Alex Henderson, AlterNet
July 11, 2022
If Republicans enjoy a major red wave in the 2022 midterms, it won’t be traditional Goldwater, Reagan or McCain conservatives who take over Congress and/or state governments. It will be radicalized far-right MAGA extremists and Donald Trump loyalists, many of whom promote the Big Lie and continue to falsely claim that the 2020 election was stolen from Trump.
Economist Robert Reich, who served as secretary of labor in the Clinton Administration, is among the liberals who is sounding the alarm about the radicalism that characterizes so many of 2022’s Republican candidates. But in an op-ed published by The Guardian on July 10, Reich also sounds the alarm about Democrats — who he believes are ill-prepared to defeat Republicans in the midterms.
“Much of today’s Republican Party is treacherous and treasonous,” the 76-year-old Reich warns. “So why are Democrats facing midterm elections that, according to most political observers, they’re likely to lose? Having been a loyal Democrat for some 70 years, including a stint as a cabinet secretary, it pains me to say this: the Democratic Party has lost its way. Some commentators think Democrats have moved too far to the left — too far from the so-called ‘center.’ This is utter rubbish. Where’s the center between democracy and authoritarianism, and why would Democrats want to be there?”
Reich adds, “Others think (President Joe) Biden hasn’t been sufficiently angry or outraged. But what good would that do? After four years of Trump, why would anyone want more anger and outrage?”
According to Reich, the “real failure of the Democratic Party” is its “loss of the American working class.”
“The working class used to be the bedrock of the Democratic Party,” Reich observes. “What happened? During the first two years of the Clinton, Obama, and Biden Administrations, when Democrats controlled both houses of Congress, they scored some important victories for working families: the Affordable Care Act, an expanded Earned Income Tax Credit, and the Family and Medical Leave Act, for example. But they also allowed the middle class to hollow out and the working class to sink.”
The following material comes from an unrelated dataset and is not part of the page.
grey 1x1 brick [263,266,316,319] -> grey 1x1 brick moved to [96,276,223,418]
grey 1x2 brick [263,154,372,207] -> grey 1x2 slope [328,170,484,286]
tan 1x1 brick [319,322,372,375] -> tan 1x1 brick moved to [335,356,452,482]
Although President Bill Clinton allied himself with some liberals — he nominated Justice Ruth Bader Ginsburg for the U.S. Supreme Court and chose Reich as his secretary of labor in 1993 — his policies were generally quite centrist. And Reich still has some disagreements with his former boss.
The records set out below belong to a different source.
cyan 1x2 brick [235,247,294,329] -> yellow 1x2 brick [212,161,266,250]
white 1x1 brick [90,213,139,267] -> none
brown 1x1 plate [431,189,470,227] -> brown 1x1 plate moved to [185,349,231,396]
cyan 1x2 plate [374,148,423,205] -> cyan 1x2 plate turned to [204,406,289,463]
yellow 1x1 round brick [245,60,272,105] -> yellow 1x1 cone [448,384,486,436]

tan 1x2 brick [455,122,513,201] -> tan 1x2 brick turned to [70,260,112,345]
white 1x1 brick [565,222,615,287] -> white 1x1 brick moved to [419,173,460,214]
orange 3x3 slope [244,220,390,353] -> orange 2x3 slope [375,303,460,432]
“Clinton passed free trade agreements without providing millions of blue-collar workers who consequently lost their jobs a means of getting new ones that paid at least as well,” Reich notes. “His North American Free Trade Agreement and plan for China to join the World Trade Organization undermined the wages and economic security of manufacturing workers across America, hollowing out vast swaths of the Rust Belt. Clinton also deregulated Wall Street. This led to the financial crisis of 2008.”
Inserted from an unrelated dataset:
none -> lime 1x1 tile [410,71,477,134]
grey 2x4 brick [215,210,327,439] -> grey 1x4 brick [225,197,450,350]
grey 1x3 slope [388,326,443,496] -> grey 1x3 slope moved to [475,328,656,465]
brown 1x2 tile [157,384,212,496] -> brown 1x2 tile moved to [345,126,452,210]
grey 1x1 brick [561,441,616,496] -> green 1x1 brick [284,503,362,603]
Reich adds that that the Democratic Party “continues to prioritize the votes of ‘suburban swing voters’ who supposedly determine electoral outcomes.”
“The most powerful force in American politics today is anti-establishment fury at a rigged system,” Reich emphasizes. “There is no longer a left or right. There is no longer a moderate ‘center.’ The real choice is either Republican authoritarian populism or Democratic progressive populism.”
Reich continues, “Democrats cannot defeat authoritarian populism without an agenda of radical democratic reform — a pro-democracy, anti-establishment movement. Democrats must stand squarely on the side of working people against oligarchy. They must form a unified coalition of people of all races, genders, and classes to unrig the system. Trumpism is not the cause of our divided nation. It is the symptom of a rigged system that was already dividing us.”